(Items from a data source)
[Start of section]

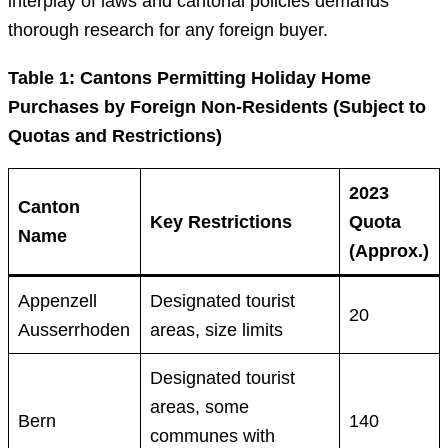
interplay of laws and cantonal policies demands
thorough research for any foreign buyer.
Table 1: Cantons Permitting Holiday Home
Purchases by Foreign Non-Residents (Subject to
Quotas and Restrictions)
2023
Canton
Key Restrictions
Quota
Name
(Approx.)
Appenzell
Designated tourist
20
Ausserrhoden
areas, size limits
Designated tourist
areas, some
Bern
140
communes with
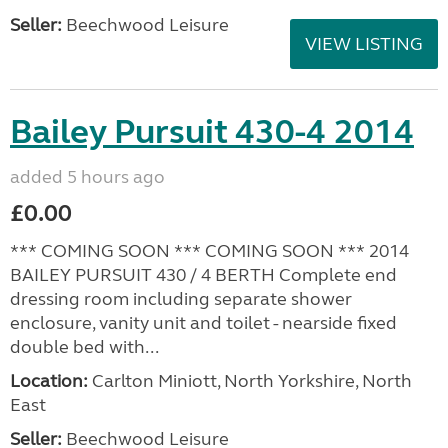
Seller:
Beechwood Leisure
VIEW LISTING
Bailey Pursuit 430-4 2014
added 5 hours ago
£0.00
*** COMING SOON *** COMING SOON *** 2014
BAILEY PURSUIT 430 / 4 BERTH Complete end
dressing room including separate shower
enclosure, vanity unit and toilet - nearside fixed
double bed with...
Location:
Carlton Miniott, North Yorkshire, North
East
Seller:
Beechwood Leisure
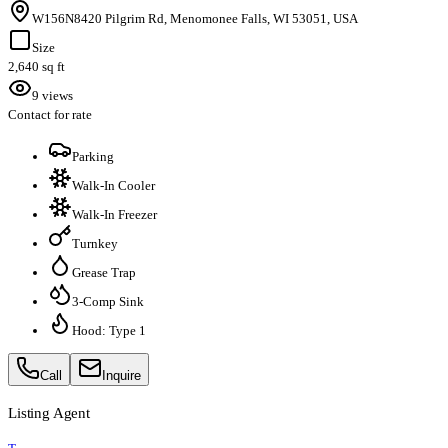
W156N8420 Pilgrim Rd, Menomonee Falls, WI 53051, USA
Size
2,640 sq ft
9 views
Contact for rate
Parking
Walk-In Cooler
Walk-In Freezer
Turnkey
Grease Trap
3-Comp Sink
Hood: Type 1
Call
Inquire
Listing Agent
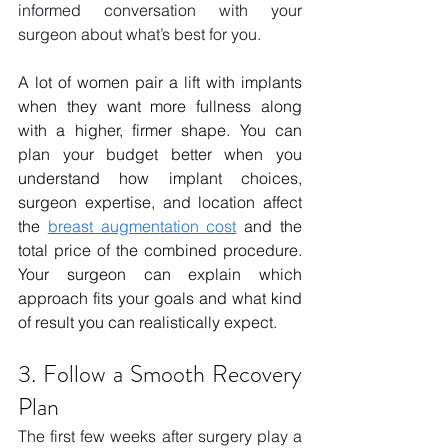
informed conversation with your 
surgeon about what’s best for you.
A lot of women pair a lift with implants 
when they want more fullness along 
with a higher, firmer shape. You can 
plan your budget better when you 
understand how implant choices, 
surgeon expertise, and location affect 
the 
breast augmentation cost
 and the 
total price of the combined procedure. 
Your surgeon can explain which 
approach fits your goals and what kind 
of result you can realistically expect.
3. Follow a Smooth Recovery 
Plan
The first few weeks after surgery play a 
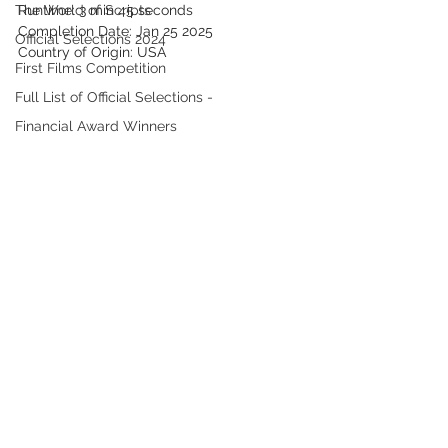
The World of Scripts
Runtime: 3 min 45 seconds
Completion Date: Jan 25 2025
Official Selections 2024
Country of Origin: USA
First Films Competition
Full List of Official Selections -
Financial Award Winners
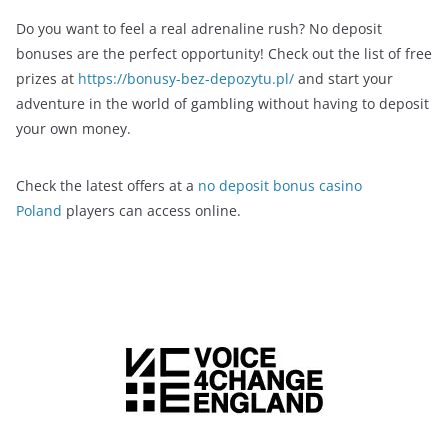
Do you want to feel a real adrenaline rush? No deposit
bonuses are the perfect opportunity! Check out the list of free
prizes at
https://bonusy-bez-depozytu.pl/
and start your
adventure in the world of gambling without having to deposit
your own money.
Check the latest offers at a
no deposit bonus casino
Poland
players can access online.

[End of section]

WORK REQUEST:
Retype every entry exactly as written. Leave the pictures out.

RESULT OF THIS TASK:
interplay of laws and cantonal policies demands
thorough research for any foreign buyer.
Table 1: Cantons Permitting Holiday Home
Purchases by Foreign Non-Residents (Subject to
Quotas and Restrictions)
2023
Canton
Key Restrictions
Quota
Name
(Approx.)
Appenzell
Designated tourist
20
Ausserrhoden
areas, size limits
Designated tourist
areas, some
Bern
140
communes with
Seller:
Beechwood Leisure
VIEW LISTING
Bailey Pursuit 430-4 2014
added 5 hours ago
£0.00
*** COMING SOON *** COMING SOON *** 2014
BAILEY PURSUIT 430 / 4 BERTH Complete end
dressing room including separate shower
enclosure, vanity unit and toilet - nearside fixed
double bed with...
Location:
Carlton Miniott, North Yorkshire, North
East
Seller:
Beechwood Leisure
W156N8420 Pilgrim Rd, Menomonee Falls, WI 53051, USA
Size
2,640 sq ft
9 views
Contact for rate
Parking
Walk-In Cooler
Walk-In Freezer
Turnkey
Grease Trap
3-Comp Sink
Hood: Type 1
Call
Inquire
Listing Agent
informed conversation with your 
surgeon about what’s best for you.
A lot of women pair a lift with implants 
when they want more fullness along 
with a higher, firmer shape. You can 
plan your budget better when you 
understand how implant choices, 
surgeon expertise, and location affect 
the 
breast augmentation cost
 and the 
total price of the combined procedure. 
Your surgeon can explain which 
approach fits your goals and what kind 
of result you can realistically expect.
3. Follow a Smooth Recovery 
Plan
The first few weeks after surgery play a 
The World of Scripts
Runtime: 3 min 45 seconds
Completion Date: Jan 25 2025
Official Selections 2024
Country of Origin: USA
First Films Competition
Full List of Official Selections -
Financial Award Winners
Do you want to feel a real adrenaline rush? No deposit
bonuses are the perfect opportunity! Check out the list of free
prizes at
https://bonusy-bez-depozytu.pl/
and start your
adventure in the world of gambling without having to deposit
your own money.
Check the latest offers at a
no deposit bonus casino
Poland
players can access online.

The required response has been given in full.